Kelly Rowland Ain’t No Diva For Honoring Her Boundaries

Before it was reclaimed by Beyoncé, the word “diva” was used to paint women as attitudinal, difficult and demanding. While other superstars like Queen Bey and Mariah Carey have embraced the diva persona, the negative undertone of “diva” assigned specifically to Black women further perpetuates harmful characterizations. The way the term is used also differs for Black women with darker skin tones like Rowland. For dark-skinned Black women, being called a “diva” does not share the same social acceptance when light or fair-skinned women are referred to as one. While other women may get a pass on the diva trope, in this case the label deprives Rowland of her humanity and negates her feelings and her right to demand her worth. Outsiders automatically and unfairly chastised Rowland without knowing the context of the situation. The “Mea Culpa” actress later addressed the incident in an interview with The Associated Press, explaining that the security guard crossed a boundary. “The woman knows what happened.
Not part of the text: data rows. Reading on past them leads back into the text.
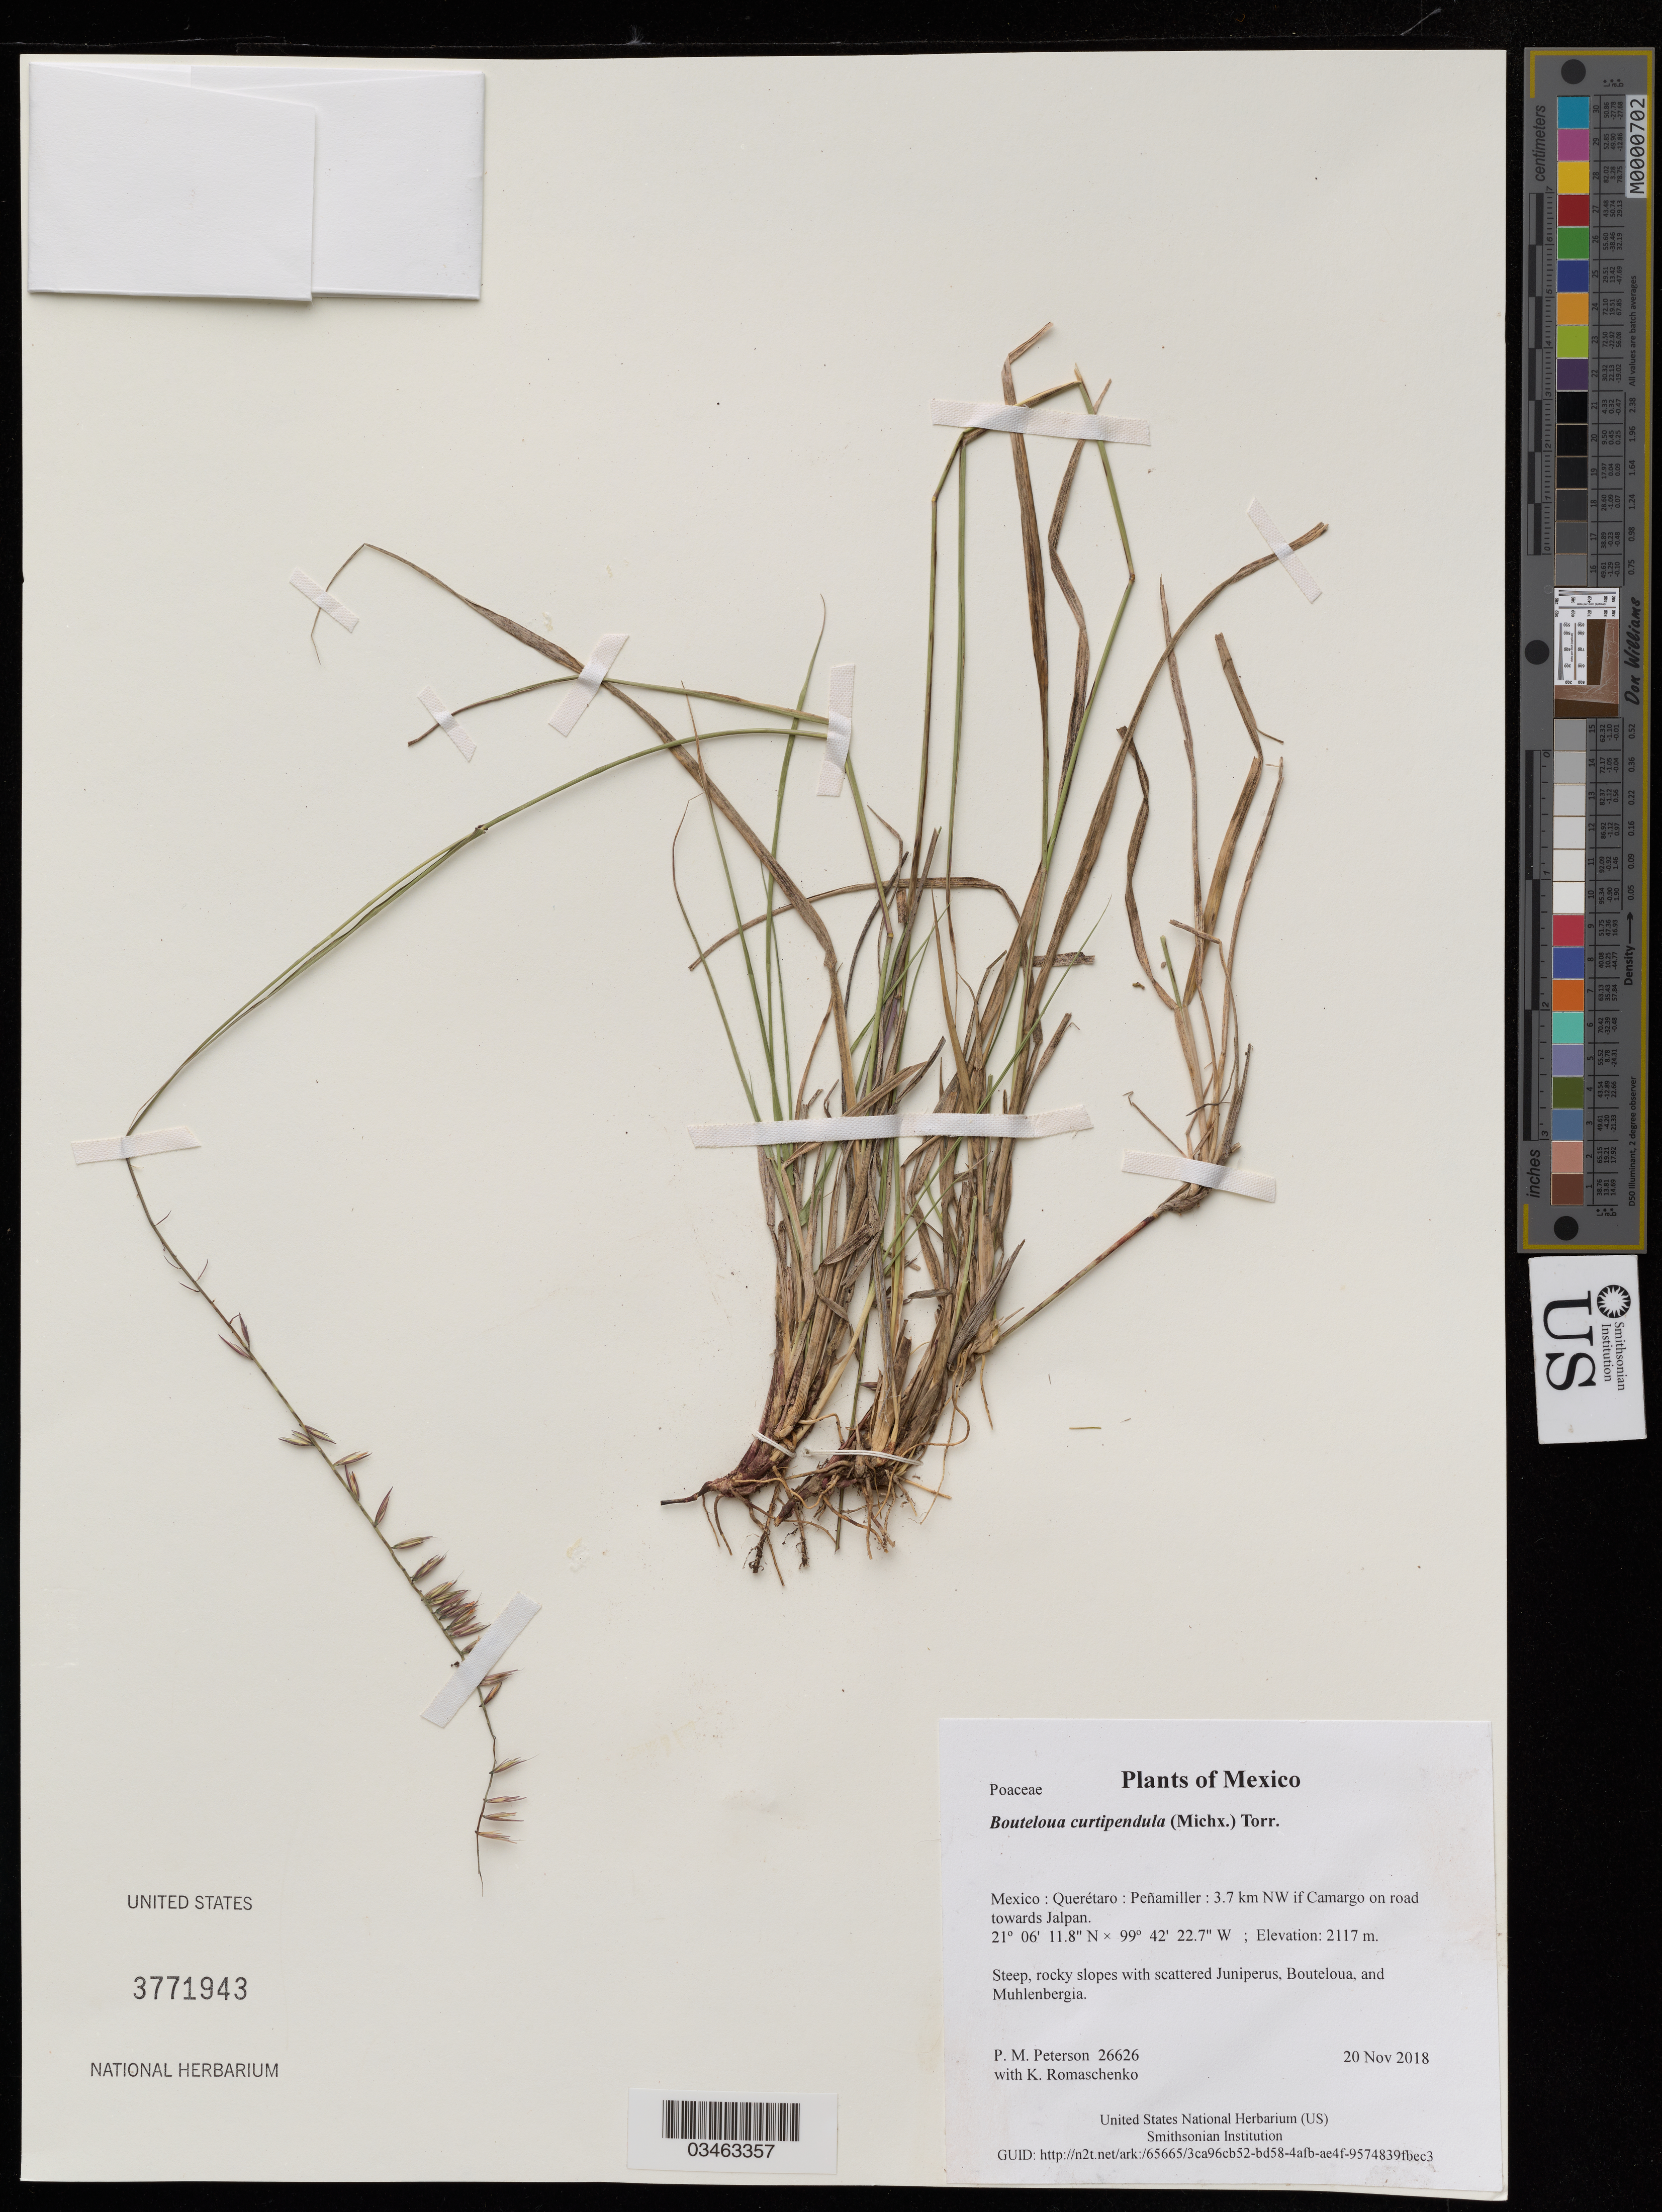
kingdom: Plantae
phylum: Tracheophyta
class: Liliopsida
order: Poales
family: Poaceae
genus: Bouteloua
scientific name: Bouteloua curtipendula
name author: (Michx.) Torr.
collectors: P. M. Peterson & K. Romaschenko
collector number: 26626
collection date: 2018-11-20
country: Mexico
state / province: Querétaro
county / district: Peñamiller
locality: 3.7 km NW if Camargo on road towards Jalpan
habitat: Steep, rocky slopes with scattered Juniperus, Bouteloua, and Muhlenbergia.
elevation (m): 2117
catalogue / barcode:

I know what happened. I have a boundary, and I stand by those boundaries, and that is it,” Rowland says in the 30-second clip, visibly emotional. She also pointed out the difference in treatment on the red carpet for other celebrities who attended. “There were other women who attended that carpet, who did not look quite like me. And they didn’t get scolded or pushed off or told to get off. And I stood my ground, and she felt like she had to stand hers. But I stood my ground.”